Qu’est-ce que l’Angola pourrait gagner en renforçant ses relations avec le Maroc ?
Il y a beaucoup de chose que l’Angola peut gagner de ses relations avec le Maroc. D’abord les leviers géostratégiques du Maroc sont une opportunité pour Luanda. Le Maroc et l’Angola sont deux pays qui pourrait constituer un axe majeur dans la politique atlantiste africaine qui s’est cristallisée au Maroc. Au niveau économique et commercial, le Maroc reste un pays stratégique pour les entreprises angolaises, vu la proximité géographique du Maroc avec l’Europe de l’Ouest ainsi que la politique marocaine dans la Méditerranée. Dans le domaine de la lutte contre le terrorisme, le Royaume dispose d’une expertise reconnue mondialement qui pourrait être mise à profit par l’Angola.

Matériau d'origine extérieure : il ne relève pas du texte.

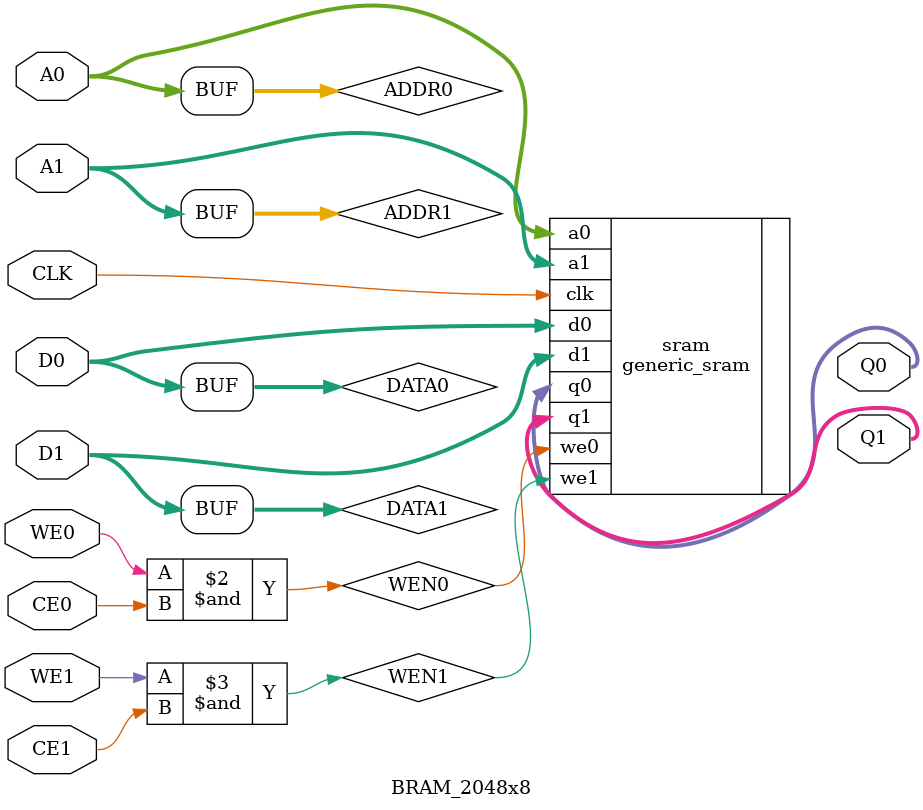
<source format=v>
`timescale 1 ps / 1 ps
module BRAM_2048x8( CLK, A0, D0, Q0, WE0, CE0, A1, D1, Q1, WE1, CE1 );

    input CLK;
    input [10:0] A0;
    input [7:0] D0;
    output [7:0] Q0;
    input WE0;
    input CE0;
    input [10:0] A1;
    input [7:0] D1;
    output [7:0] Q1;
    input WE1;
    input CE1;

    reg [10:0]  ADDR0;
    reg [10:0]  ADDR1;
    reg WEN0;
    reg WEN1;
    reg [7:0] DATA0;
    reg [7:0] DATA1;

    always @(*) begin
	#5
	ADDR0 = A0;
	ADDR1 = A1;
	WEN0 = WE0 & CE0;
	WEN1 = WE1 & CE1;
	DATA0 = D0;
	DATA1 = D1;
    end
  
    // generic SRAM for comp-kernel-only synthesis
    generic_sram
        #(
          .abits(11),
          .dbits(8)
         )
    sram
        (
         .clk(CLK),
         .a0(ADDR0),
         .a1(ADDR1),
         .d0(DATA0),
         .d1(DATA1),
         .q0(Q0),
         .q1(Q1),
         .we0(WEN0),
         .we1(WEN1)
        );

endmodule

</source>
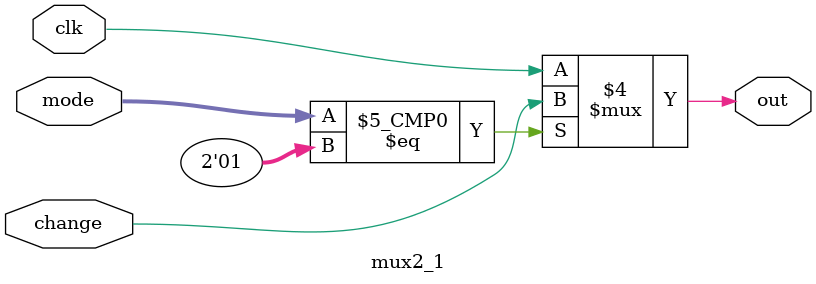
<source format=v>
`timescale 1ns / 1ps
module mux2_1(mode, clk, change, out);
input[1:0]mode;
input clk;
input change;
output out;
reg out;

always @(mode, clk, change)begin
	case(mode)
		0: out = clk;
		1: out = change;
		2: out = clk;
		default: out = clk;
	endcase
end
		
//assign out = (mode == 0)?clk:change;
	
endmodule

</source>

Il est important de souligner que l’Angola reste un pays qui cherche à renforcer ses relations avec la Cédéao (Communauté des États de l'Afrique de l'Ouest) ainsi qu’avec les pays de l’Afrique de l’Ouest. Une relation étroite constituera un moyen de renforcer le travail sur plusieurs domaines tels que l’investissement triangulaire, l’énergie renouvelable ainsi que la position de l’Angola dans des axes stratégiques de dimension internationale. En définitive, il est clair qu’une relation stratégique entre les deux pays serait bénéfique pour le continent africain ainsi que pour l’alliance atlantiste des pays africains.